## WORK REQUEST
Repeat the records below exactly from the line containing "left shoulder: (207, 118)" to the line containing "left shoulder: (268, 329)", taking in both of those lines. Drop the pictures.

## GIVEN RECORDS

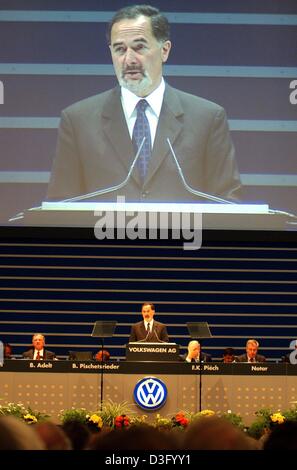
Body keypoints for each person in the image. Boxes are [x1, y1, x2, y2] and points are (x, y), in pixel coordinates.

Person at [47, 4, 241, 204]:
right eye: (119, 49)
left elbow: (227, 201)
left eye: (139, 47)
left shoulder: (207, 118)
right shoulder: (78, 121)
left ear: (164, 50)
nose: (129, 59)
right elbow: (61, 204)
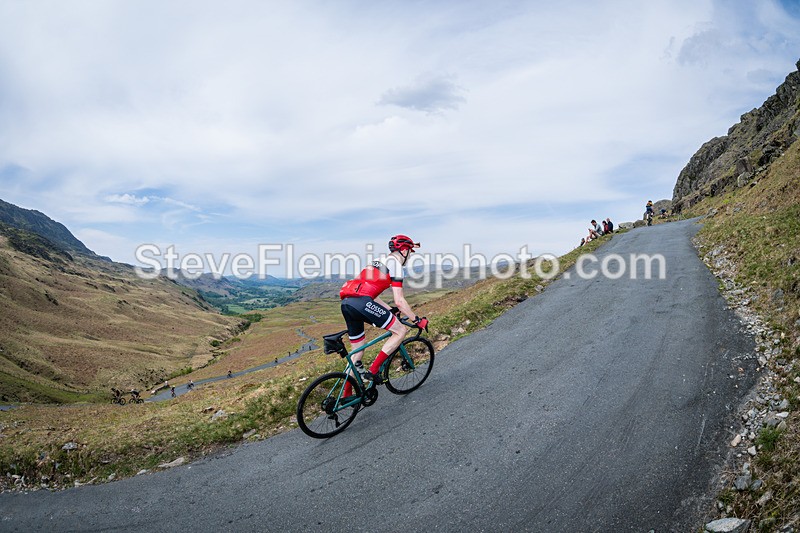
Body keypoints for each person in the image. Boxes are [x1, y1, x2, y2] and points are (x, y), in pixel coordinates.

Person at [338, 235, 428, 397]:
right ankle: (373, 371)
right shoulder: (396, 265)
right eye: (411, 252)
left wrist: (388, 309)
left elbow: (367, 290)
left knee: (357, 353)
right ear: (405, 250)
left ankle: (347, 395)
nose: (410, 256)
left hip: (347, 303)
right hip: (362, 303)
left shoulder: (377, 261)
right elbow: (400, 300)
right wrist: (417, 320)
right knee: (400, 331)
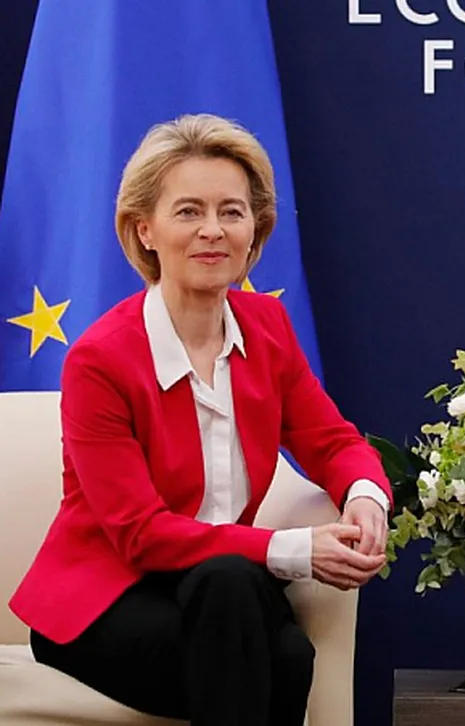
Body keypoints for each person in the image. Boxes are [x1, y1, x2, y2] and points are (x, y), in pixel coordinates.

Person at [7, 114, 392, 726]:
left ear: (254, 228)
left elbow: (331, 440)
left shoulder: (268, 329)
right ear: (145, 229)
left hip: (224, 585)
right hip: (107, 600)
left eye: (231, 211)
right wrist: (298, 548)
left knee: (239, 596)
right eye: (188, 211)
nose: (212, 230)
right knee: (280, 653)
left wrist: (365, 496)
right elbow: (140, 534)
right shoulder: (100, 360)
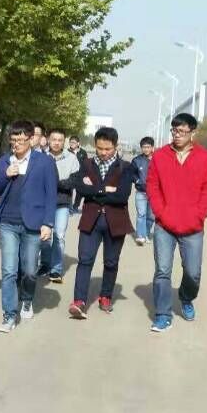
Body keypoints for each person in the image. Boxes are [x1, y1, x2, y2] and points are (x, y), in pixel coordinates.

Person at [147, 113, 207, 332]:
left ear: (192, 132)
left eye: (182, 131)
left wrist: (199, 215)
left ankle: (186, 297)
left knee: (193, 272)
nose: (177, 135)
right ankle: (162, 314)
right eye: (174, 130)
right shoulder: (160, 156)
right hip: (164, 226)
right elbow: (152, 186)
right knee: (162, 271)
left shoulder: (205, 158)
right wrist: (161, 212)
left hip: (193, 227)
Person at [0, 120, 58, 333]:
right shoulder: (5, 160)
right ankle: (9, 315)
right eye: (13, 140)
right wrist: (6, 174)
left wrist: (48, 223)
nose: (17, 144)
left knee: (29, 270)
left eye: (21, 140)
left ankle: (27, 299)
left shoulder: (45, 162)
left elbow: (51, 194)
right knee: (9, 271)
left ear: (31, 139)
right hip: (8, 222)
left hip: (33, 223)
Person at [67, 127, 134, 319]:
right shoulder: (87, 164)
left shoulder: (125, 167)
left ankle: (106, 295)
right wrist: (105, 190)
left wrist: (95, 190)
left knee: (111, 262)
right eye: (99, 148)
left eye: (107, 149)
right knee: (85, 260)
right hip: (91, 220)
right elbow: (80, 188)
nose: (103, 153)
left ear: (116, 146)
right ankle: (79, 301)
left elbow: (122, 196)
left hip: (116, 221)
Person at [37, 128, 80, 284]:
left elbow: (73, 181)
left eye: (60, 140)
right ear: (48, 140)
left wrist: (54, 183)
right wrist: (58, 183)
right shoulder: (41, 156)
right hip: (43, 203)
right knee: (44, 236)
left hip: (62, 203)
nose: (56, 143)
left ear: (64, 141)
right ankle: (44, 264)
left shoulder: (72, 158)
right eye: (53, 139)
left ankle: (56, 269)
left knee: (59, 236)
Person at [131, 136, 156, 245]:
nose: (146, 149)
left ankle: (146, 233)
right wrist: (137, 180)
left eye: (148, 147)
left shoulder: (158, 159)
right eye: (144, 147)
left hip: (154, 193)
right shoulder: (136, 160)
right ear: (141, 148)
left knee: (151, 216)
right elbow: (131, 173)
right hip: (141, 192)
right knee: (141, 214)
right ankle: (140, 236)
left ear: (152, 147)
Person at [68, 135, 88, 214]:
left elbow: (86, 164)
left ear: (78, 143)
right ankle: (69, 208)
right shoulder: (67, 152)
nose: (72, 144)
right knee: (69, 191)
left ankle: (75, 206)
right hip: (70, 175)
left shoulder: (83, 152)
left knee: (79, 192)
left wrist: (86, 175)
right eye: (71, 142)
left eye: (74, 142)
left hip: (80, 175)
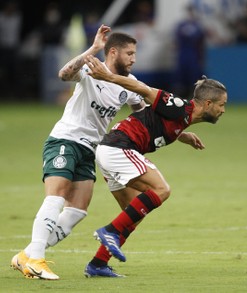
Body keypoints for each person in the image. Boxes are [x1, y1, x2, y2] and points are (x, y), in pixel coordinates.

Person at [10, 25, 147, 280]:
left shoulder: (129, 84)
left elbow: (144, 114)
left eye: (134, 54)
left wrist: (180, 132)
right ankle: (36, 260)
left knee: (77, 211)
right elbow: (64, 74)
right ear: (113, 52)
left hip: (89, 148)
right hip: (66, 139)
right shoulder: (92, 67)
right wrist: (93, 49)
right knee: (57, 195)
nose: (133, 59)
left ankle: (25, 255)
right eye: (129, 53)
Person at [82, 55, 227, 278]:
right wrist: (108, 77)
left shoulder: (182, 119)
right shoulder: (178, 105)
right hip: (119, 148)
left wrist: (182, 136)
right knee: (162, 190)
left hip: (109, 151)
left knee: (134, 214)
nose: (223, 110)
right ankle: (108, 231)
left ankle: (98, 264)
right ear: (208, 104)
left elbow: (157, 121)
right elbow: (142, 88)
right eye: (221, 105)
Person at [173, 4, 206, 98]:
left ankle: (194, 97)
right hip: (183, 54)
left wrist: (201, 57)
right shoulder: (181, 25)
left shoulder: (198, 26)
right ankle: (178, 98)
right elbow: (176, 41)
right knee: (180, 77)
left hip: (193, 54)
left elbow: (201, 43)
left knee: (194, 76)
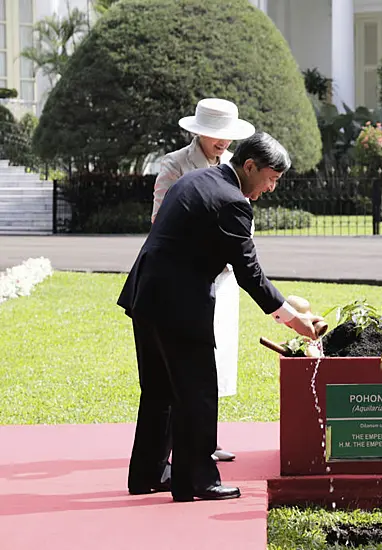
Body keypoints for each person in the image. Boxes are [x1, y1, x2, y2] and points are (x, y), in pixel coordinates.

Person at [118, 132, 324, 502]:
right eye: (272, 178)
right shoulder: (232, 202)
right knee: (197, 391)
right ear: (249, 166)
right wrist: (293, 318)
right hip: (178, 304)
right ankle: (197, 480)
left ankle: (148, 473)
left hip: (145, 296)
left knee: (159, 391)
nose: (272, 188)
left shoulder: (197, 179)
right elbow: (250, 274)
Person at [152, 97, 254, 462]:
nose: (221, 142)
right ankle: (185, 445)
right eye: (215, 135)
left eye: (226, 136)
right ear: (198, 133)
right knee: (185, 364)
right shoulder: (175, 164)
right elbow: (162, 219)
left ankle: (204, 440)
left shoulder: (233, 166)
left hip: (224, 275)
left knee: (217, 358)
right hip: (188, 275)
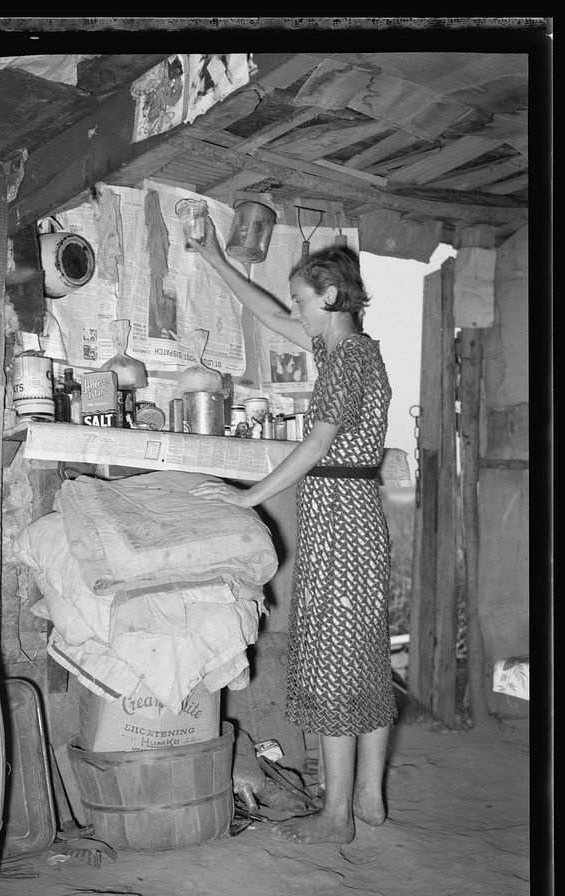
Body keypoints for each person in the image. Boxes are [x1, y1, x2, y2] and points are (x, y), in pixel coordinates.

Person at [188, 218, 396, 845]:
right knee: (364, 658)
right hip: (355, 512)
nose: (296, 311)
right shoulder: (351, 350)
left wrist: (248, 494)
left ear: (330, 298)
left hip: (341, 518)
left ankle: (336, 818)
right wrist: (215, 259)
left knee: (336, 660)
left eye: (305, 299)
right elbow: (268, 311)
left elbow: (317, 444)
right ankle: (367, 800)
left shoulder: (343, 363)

## ANSWER TO THIS PROBLEM
left shoulder: (207, 118)
right shoulder: (78, 121)
left ear: (164, 50)
nose: (129, 59)
right elbow: (61, 204)
Body keypoints for each person in the image. Boxes are [x1, y1, x2, y2] and points are (x, y), in pixel coordinates.

Person at [338, 235, 428, 397]:
right ankle: (373, 371)
right shoulder: (396, 265)
right eye: (411, 252)
left wrist: (388, 309)
left elbow: (367, 290)
left knee: (357, 353)
right ear: (405, 250)
left ankle: (347, 395)
nose: (410, 256)
left hip: (347, 303)
right hip: (362, 303)
left shoulder: (377, 261)
right elbow: (400, 300)
right wrist: (417, 320)
right knee: (400, 331)
Body keypoints for each person in the image. Boxes are [x1, y1, x2, y2] and points are (x, y), in pixel coordinates.

Person at [7, 114, 392, 726]:
left ear: (254, 228)
left elbow: (331, 440)
left shoulder: (268, 329)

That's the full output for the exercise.